RECORDS FOR PROCESSING below:

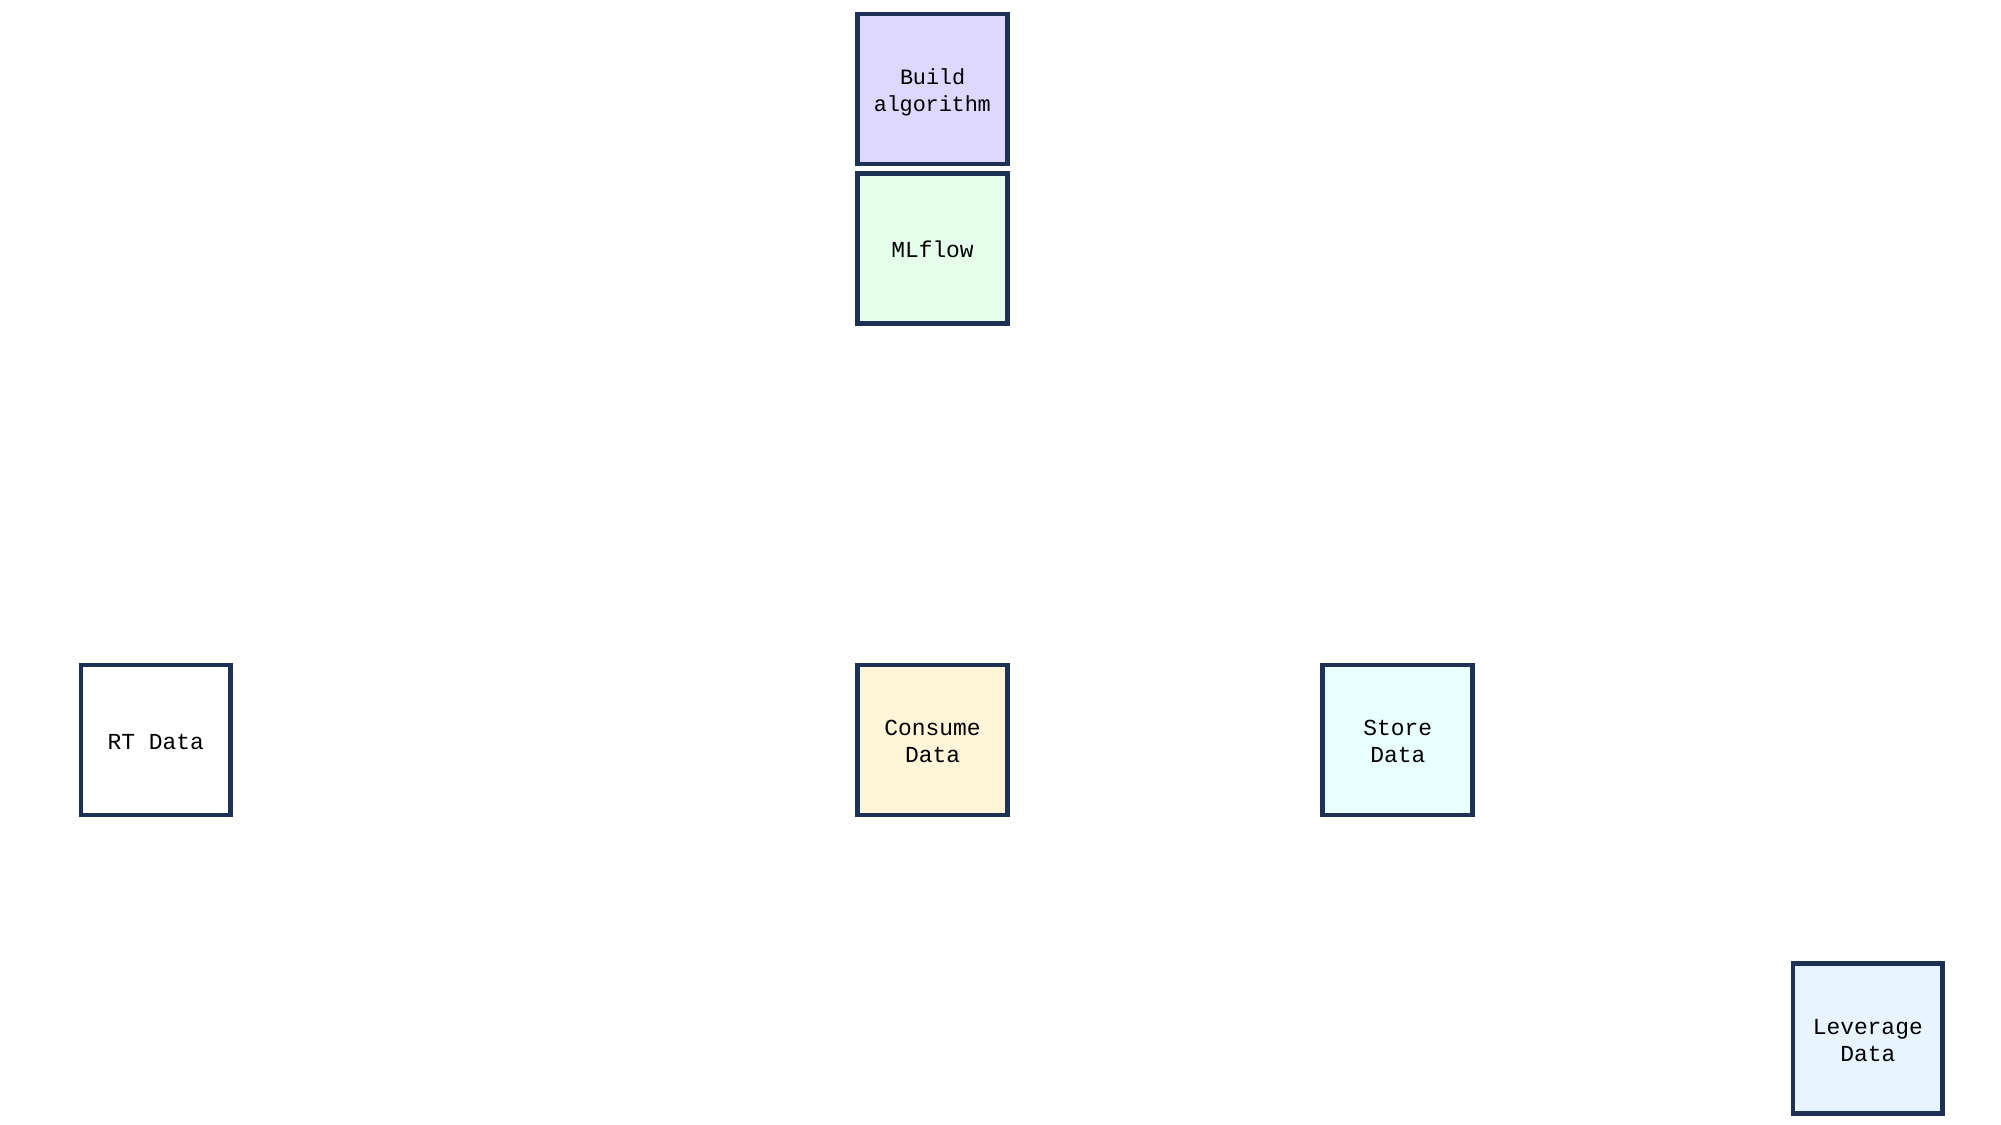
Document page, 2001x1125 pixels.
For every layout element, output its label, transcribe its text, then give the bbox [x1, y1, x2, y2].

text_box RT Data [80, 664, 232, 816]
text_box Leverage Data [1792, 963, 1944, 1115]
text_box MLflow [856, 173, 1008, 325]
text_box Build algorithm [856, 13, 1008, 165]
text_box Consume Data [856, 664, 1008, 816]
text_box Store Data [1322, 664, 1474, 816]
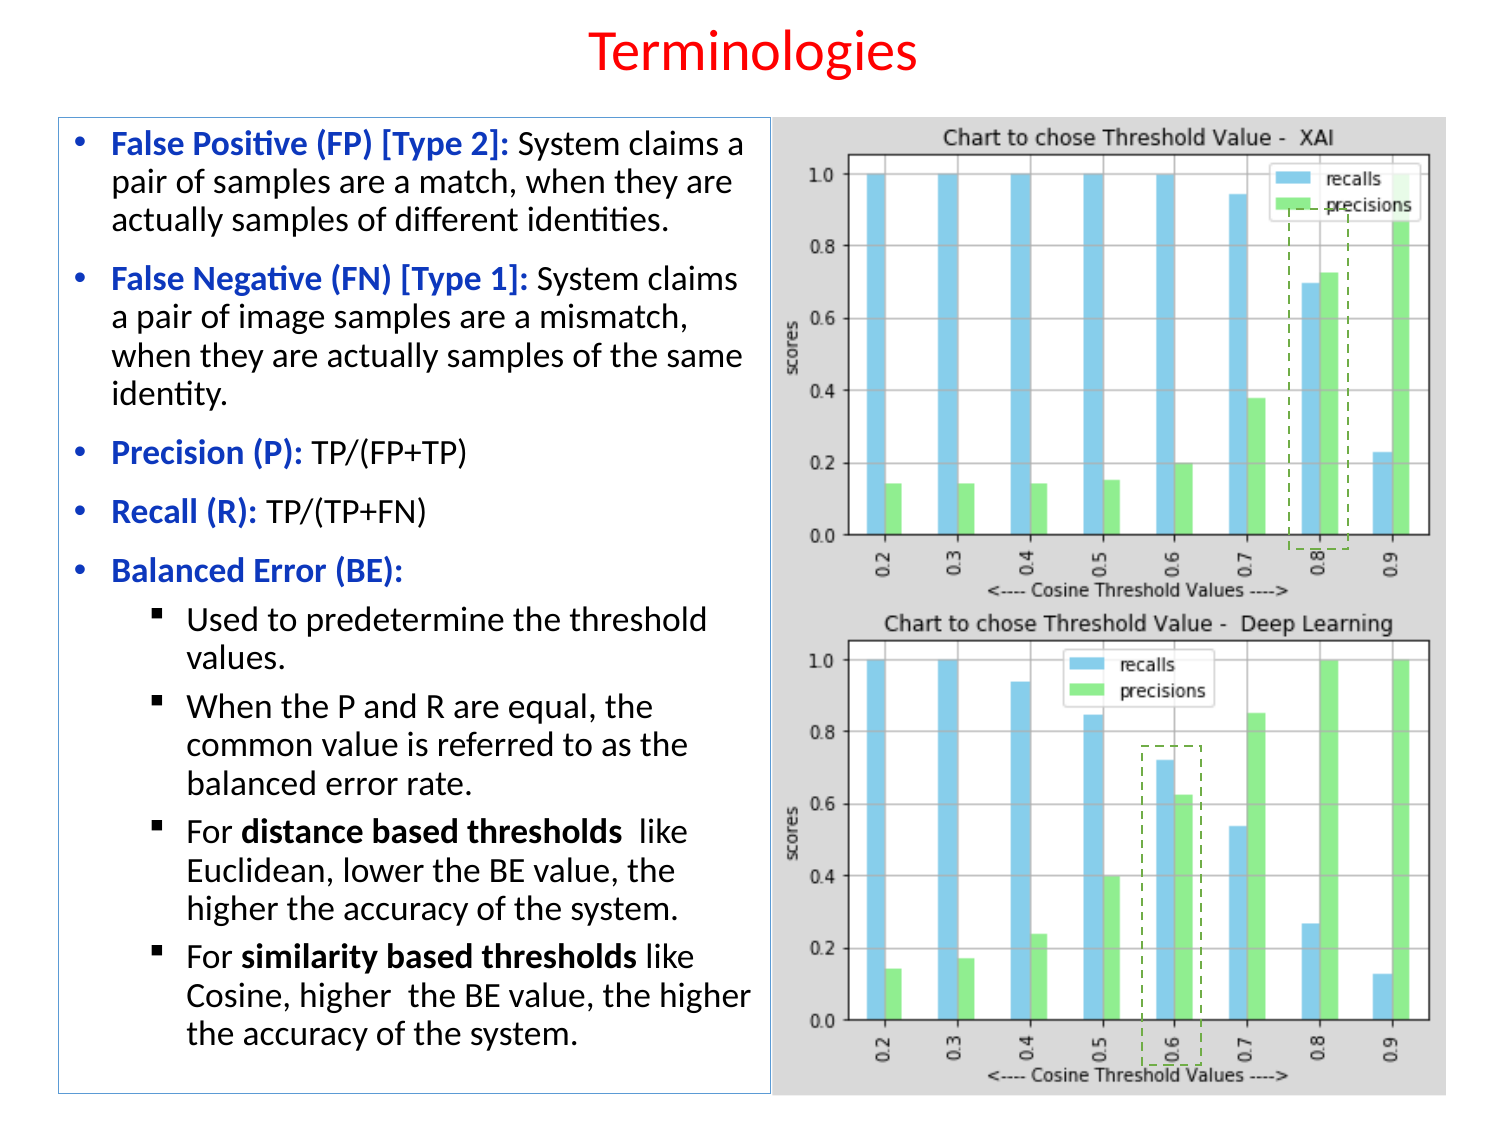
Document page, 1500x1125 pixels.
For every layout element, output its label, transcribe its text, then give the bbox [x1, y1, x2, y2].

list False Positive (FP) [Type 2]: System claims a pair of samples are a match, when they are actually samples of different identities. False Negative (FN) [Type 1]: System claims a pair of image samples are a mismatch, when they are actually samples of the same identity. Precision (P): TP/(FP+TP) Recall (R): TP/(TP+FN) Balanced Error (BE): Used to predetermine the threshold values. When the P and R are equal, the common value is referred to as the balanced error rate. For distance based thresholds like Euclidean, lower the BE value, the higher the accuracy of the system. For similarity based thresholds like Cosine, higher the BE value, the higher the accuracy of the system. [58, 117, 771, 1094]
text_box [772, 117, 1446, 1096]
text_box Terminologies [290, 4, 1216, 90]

End of RECORDS FOR PROCESSING.

Restate the listing word for word, pictures excluded.

RESULT BELOW =
Document page, 2001x1125 pixels.
For every layout element, output its label, transcribe its text, then give the bbox [x1, y1, x2, y2].

text_box RT Data [80, 664, 232, 816]
text_box Leverage Data [1792, 963, 1944, 1115]
text_box MLflow [856, 173, 1008, 325]
text_box Build algorithm [856, 13, 1008, 165]
text_box Consume Data [856, 664, 1008, 816]
text_box Store Data [1322, 664, 1474, 816]
Document page, 1500x1125 pixels.
For every layout element, output its label, transcribe its text, then give the bbox [x1, y1, x2, y2].

list False Positive (FP) [Type 2]: System claims a pair of samples are a match, when they are actually samples of different identities. False Negative (FN) [Type 1]: System claims a pair of image samples are a mismatch, when they are actually samples of the same identity. Precision (P): TP/(FP+TP) Recall (R): TP/(TP+FN) Balanced Error (BE): Used to predetermine the threshold values. When the P and R are equal, the common value is referred to as the balanced error rate. For distance based thresholds like Euclidean, lower the BE value, the higher the accuracy of the system. For similarity based thresholds like Cosine, higher the BE value, the higher the accuracy of the system. [58, 117, 771, 1094]
text_box [772, 117, 1446, 1096]
text_box Terminologies [290, 4, 1216, 90]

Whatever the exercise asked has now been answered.